Friday, January 14, 2011

Multi-threaded compression

 Since a few years now, most PC systems sold are using multi-cores processors. As a logical consequence, there is an increase pressure from users to create applications capable to use all these available cores, since sleeping silicon seems a waste.

Obviously, this trend also reached compression utilities. Now the question is, how all this does work ?

There are several methods, and we'll investigate the easiest one to begin with. Simple thinking make us consider splitting the source file into smaller blocks, and process these blocks in parallel. This is easy to understand and setup, and in practice works well. Very well indeed, since this generic method can be extended to any number of cores, at least as many as there are blocks.

But there is a drawback : it is not possible to use in a block information from another block to improve compression. And this is a real issue, with direct impact on compression ratio.

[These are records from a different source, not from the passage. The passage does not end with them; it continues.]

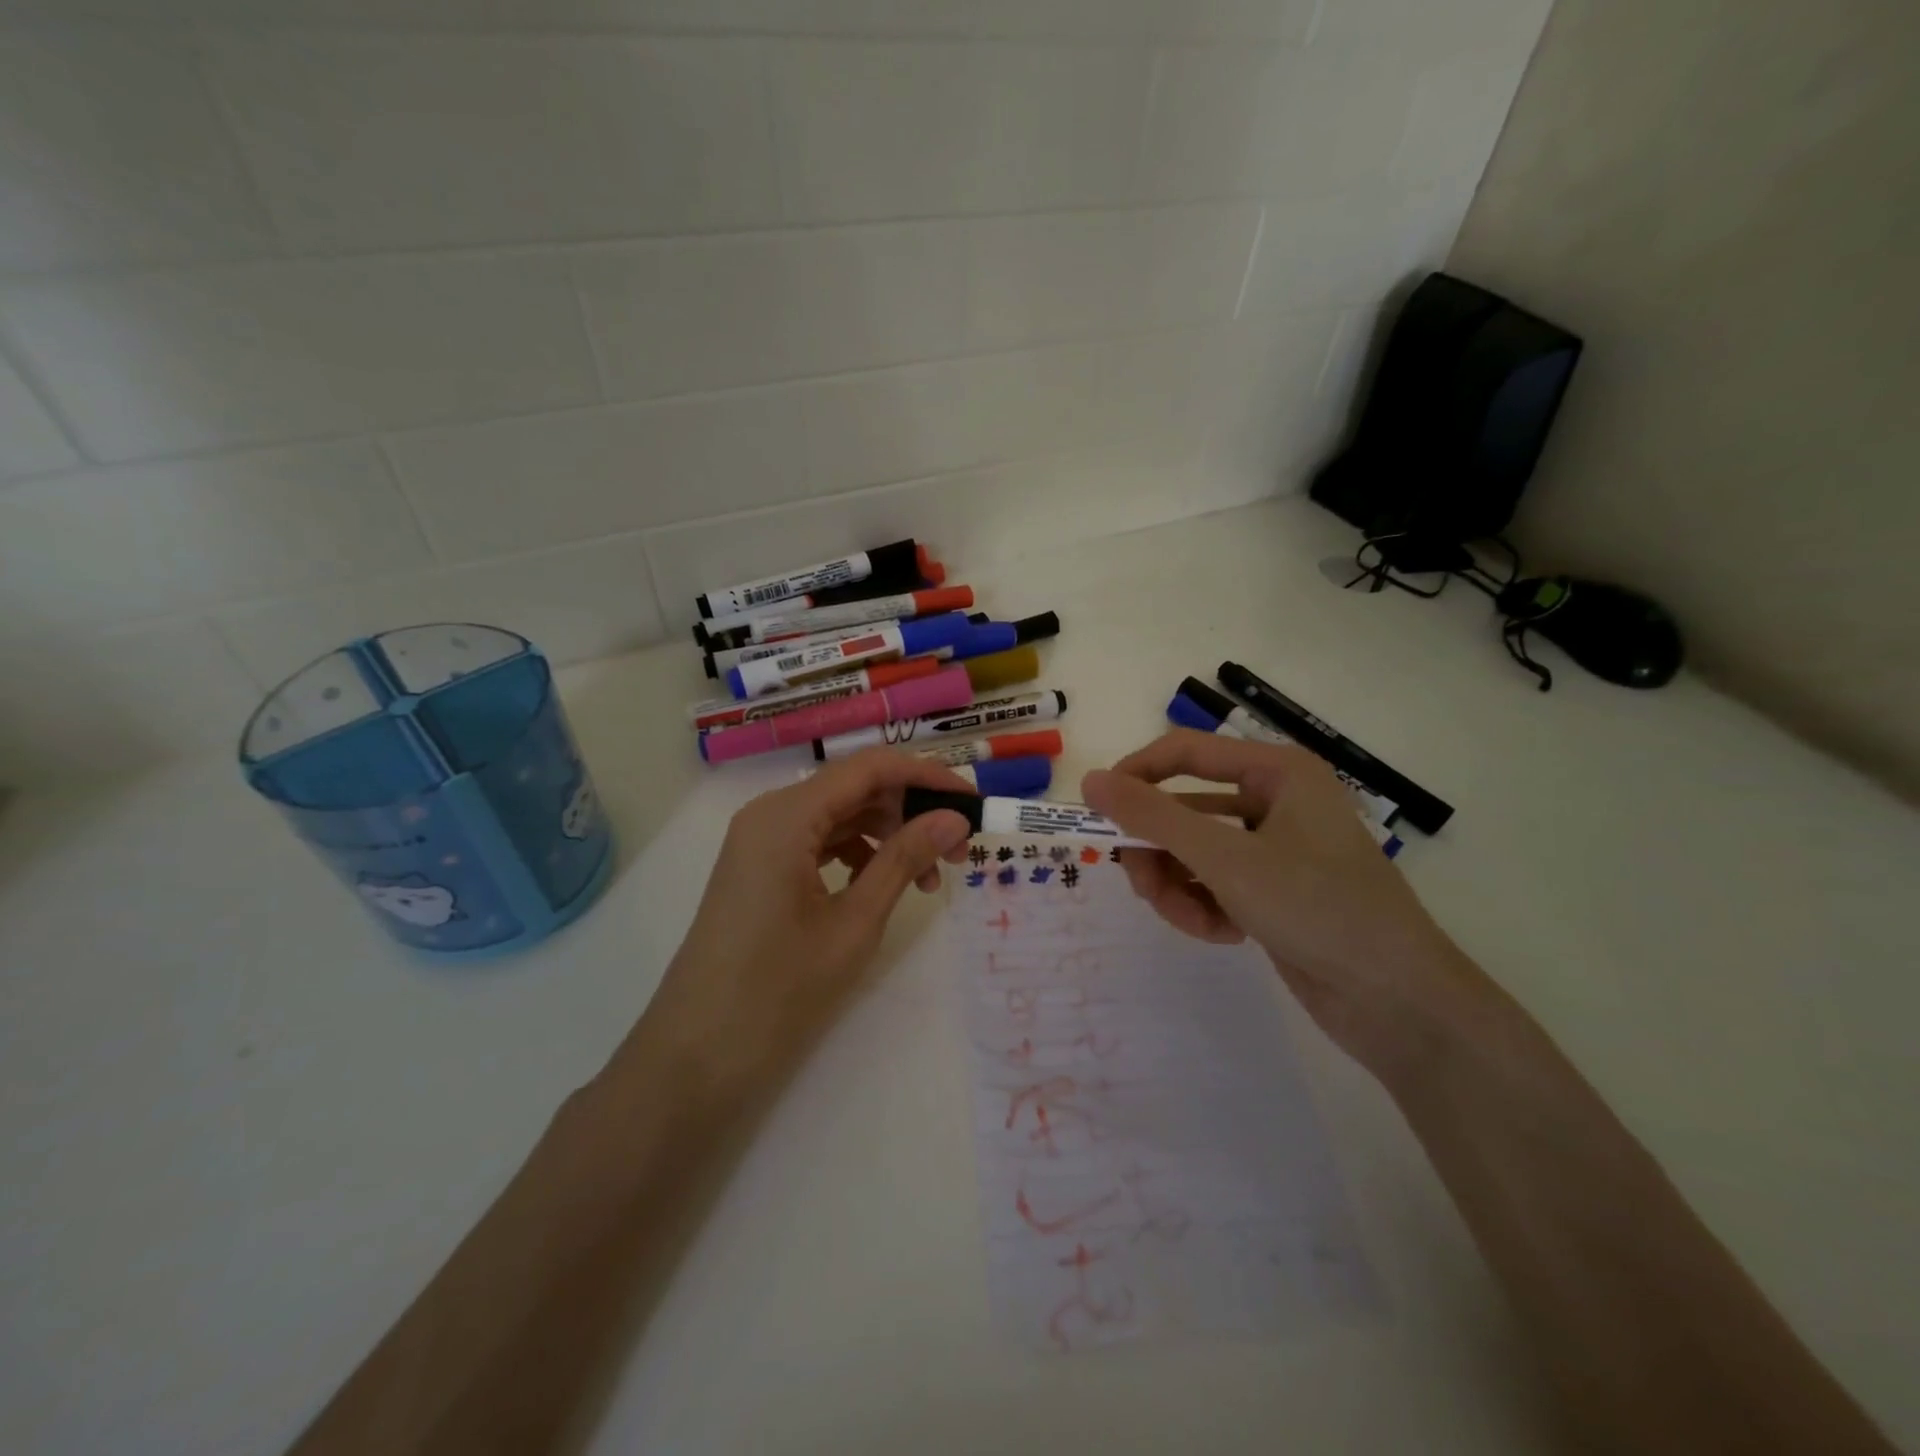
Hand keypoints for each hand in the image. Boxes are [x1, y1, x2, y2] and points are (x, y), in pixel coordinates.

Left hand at [634, 749, 973, 1097]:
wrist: (696, 1055)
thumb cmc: (778, 989)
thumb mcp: (855, 922)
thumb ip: (904, 860)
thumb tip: (955, 819)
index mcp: (787, 815)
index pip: (871, 768)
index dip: (927, 777)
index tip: (973, 804)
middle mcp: (770, 813)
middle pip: (855, 788)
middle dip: (910, 812)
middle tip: (957, 853)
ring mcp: (760, 840)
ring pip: (839, 815)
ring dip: (888, 836)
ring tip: (926, 882)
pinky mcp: (759, 866)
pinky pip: (819, 841)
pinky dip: (858, 854)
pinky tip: (882, 885)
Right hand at [1083, 731, 1478, 1070]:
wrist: (1399, 1003)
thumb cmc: (1318, 908)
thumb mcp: (1226, 859)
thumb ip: (1153, 817)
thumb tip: (1091, 781)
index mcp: (1276, 771)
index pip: (1182, 752)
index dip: (1134, 777)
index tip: (1096, 813)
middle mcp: (1274, 800)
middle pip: (1182, 809)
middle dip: (1158, 851)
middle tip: (1142, 885)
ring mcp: (1273, 848)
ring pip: (1191, 852)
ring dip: (1178, 887)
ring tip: (1192, 921)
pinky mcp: (1271, 891)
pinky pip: (1212, 883)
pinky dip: (1204, 907)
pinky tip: (1222, 934)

Fortunately, for "low-depth" compressors such as LZ4 or Zhuff, this problem is not too large. Since these compressors use the last 64KB of data to predict the next bytes, the inefficiency is clearly limited to the first 64KB of the block. Which means that, for a big enough block, this inefficiency can be made small.
But how much is "big enough" ?

I was asked this very question by Con Kolivas, working on his own lrzip compressor (only available for Linux for the time being). Since lrzip is a heavily multi-threaded implementation of 7zip on top of rzip, he wants to dispatch as many processes as possible, while keeping memory usage in check. Selecting a too large block size has its own drawback, such as consuming more memory, creating more latency before cores are loaded, and such. Therefore, we want block size to be as small as possible, but not too small, to control the inefficiency within manageable area.

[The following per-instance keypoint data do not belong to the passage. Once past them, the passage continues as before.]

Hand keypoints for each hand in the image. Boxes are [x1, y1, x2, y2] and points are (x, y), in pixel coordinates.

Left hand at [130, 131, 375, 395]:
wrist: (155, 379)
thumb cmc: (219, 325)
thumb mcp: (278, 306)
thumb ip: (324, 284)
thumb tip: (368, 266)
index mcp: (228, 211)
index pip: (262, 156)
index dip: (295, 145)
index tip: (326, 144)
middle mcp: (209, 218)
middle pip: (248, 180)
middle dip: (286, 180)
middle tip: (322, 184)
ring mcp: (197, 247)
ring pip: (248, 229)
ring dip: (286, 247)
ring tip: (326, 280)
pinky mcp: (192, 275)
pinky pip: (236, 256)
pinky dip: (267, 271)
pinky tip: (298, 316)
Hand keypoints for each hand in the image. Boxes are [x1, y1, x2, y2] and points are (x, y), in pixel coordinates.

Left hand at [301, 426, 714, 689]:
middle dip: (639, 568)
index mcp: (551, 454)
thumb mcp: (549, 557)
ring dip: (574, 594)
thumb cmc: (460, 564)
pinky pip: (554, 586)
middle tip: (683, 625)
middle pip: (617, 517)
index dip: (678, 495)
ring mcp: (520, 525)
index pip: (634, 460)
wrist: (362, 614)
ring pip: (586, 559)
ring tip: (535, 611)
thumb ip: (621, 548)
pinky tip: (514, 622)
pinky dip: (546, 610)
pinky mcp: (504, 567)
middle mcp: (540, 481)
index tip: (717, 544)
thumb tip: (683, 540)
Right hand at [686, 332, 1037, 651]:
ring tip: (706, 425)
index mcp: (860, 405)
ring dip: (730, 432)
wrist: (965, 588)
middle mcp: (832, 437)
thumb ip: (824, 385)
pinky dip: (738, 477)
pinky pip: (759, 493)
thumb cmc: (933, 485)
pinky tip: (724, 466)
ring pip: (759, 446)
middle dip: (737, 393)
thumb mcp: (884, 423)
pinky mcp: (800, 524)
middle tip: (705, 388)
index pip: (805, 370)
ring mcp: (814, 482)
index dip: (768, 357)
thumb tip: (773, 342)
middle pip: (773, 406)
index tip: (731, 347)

Here are some results taken out from LZ4 working on enwik8 with various block sizes, expressed as a multiple of search depth :

Block Size    Inefficiency
  2X              2.4%
  4X              1.2%
  8X              0.6%
 16X              0.3%
 32X              0.15%


As can be seen, the inefficiency is reduced by 2 at each step, which is not a random effect : the "inefficient" part of the block is only the first 1X, therefore its "relative" importance is divided by 2 each time block size is multiplied by 2.

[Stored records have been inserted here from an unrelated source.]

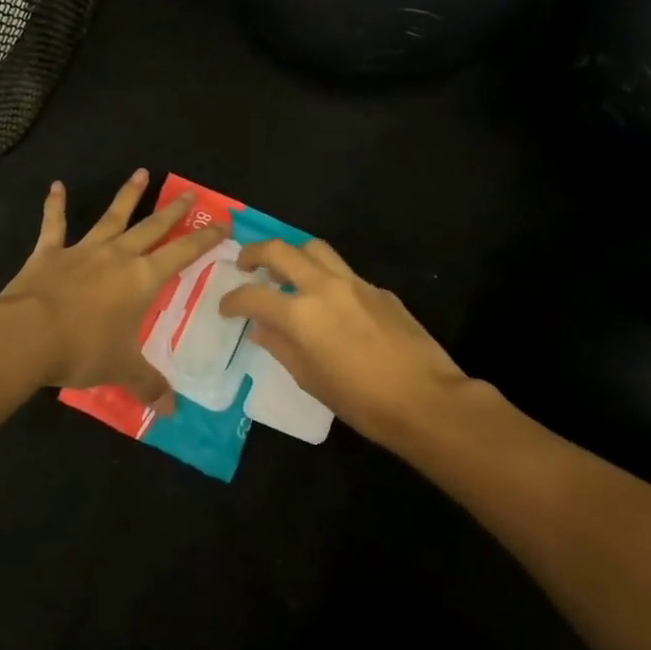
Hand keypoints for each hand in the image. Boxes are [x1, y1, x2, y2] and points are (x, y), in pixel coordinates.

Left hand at [0, 169, 227, 408]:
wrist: (28, 335)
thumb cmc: (84, 350)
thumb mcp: (122, 370)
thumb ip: (149, 385)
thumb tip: (173, 411)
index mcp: (142, 279)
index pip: (182, 254)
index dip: (204, 239)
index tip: (222, 223)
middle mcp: (118, 256)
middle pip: (152, 227)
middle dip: (173, 211)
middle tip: (190, 194)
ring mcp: (82, 250)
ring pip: (112, 217)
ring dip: (127, 195)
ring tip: (141, 174)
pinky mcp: (49, 252)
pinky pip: (54, 224)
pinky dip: (55, 205)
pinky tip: (55, 186)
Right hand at [219, 238, 475, 447]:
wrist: (425, 399)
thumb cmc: (361, 401)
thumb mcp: (310, 379)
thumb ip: (280, 346)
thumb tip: (261, 327)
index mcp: (300, 314)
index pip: (253, 296)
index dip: (232, 300)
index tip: (225, 307)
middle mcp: (324, 287)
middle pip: (281, 250)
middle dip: (255, 253)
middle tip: (245, 266)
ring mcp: (354, 283)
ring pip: (314, 248)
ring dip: (292, 254)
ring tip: (285, 271)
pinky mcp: (378, 290)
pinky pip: (343, 272)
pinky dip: (325, 277)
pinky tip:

All in all, enwik8 is probably one of the worst cases (outside of specifically crafted ones) since it heavily depends on match finds, so it is a good basis to select a threshold.

In my opinion, 16X is already quite good, with a low enough inefficiency ratio.
16X for 64KB, this means 1MB block size. In a word, manageable.

Monday, January 10, 2011

Improving I/O : Zhuff v0.5

 There is a subtle difference between Windows Seven and good old Windows XP when it comes to reading data from a disk : the prefetcher has matured much.

To say it simply, the prefetcher is in charge of loading data into memory before it is even required by the program. Sounds like magic ? Well, not really : whenever you look at a film for example, it's pretty obvious that the movie file will be loaded sequentially. So after the program has requested data from position 1M to position 2M, it's quite logical to expect the next read operation to be from 2M to 3M.

By prefetching HDD data into memory, the OS makes it (almost) instantly available to the program, smoothing video playback, or whatever the program wants to do with it.
Obviously, simplest prefetching would be to load the entire file into memory. In this case, we call it a "cache". But this is not really practical. A film is several GB large for example. So a simpler version would be to simply load the next KB of data, just in case they would be required by the program later.

In practice, this works relatively well. There are nonetheless some subtle differences between systems, one of which i just learned this week, studying XP behavior.

I was puzzled by the fact that newest v0.4 version of Zhuff was reported sometimes slower on some systems running XP, while the underlying compression algorithm was proven to be much faster. The only other identified change was a move from 512KB chunks to 1MB chunks.
This proved enough to put too much load on XP prefetcher. While such a change produced no effect on my Windows Seven test system. Hence my surprised.

I worked my way through a new I/O code, which would chunk code into smaller parts, down to 256KB. Below that point, there is a small compression penalty. Nothing too large though...

It required a bit more than words, decoupling buffer from read/write operations. Anyway, the results were better than expected. To give an example, using a RAM disk drive under Windows XP, one of my test file went down from 5.20s (v0.4) to 4.50s (v0.5). Quite a large improvement for just an I/O change.
By contrast, Windows Seven did not resulted into any change : timing remained steady at 4.75s, whatever the chunk size.

Finally, you can get your hand on the result, a new version of Zhuff, that you can download here.
Improvements will be mostly visible using a very fast hard disk, such as an SSD, or a RAM drive.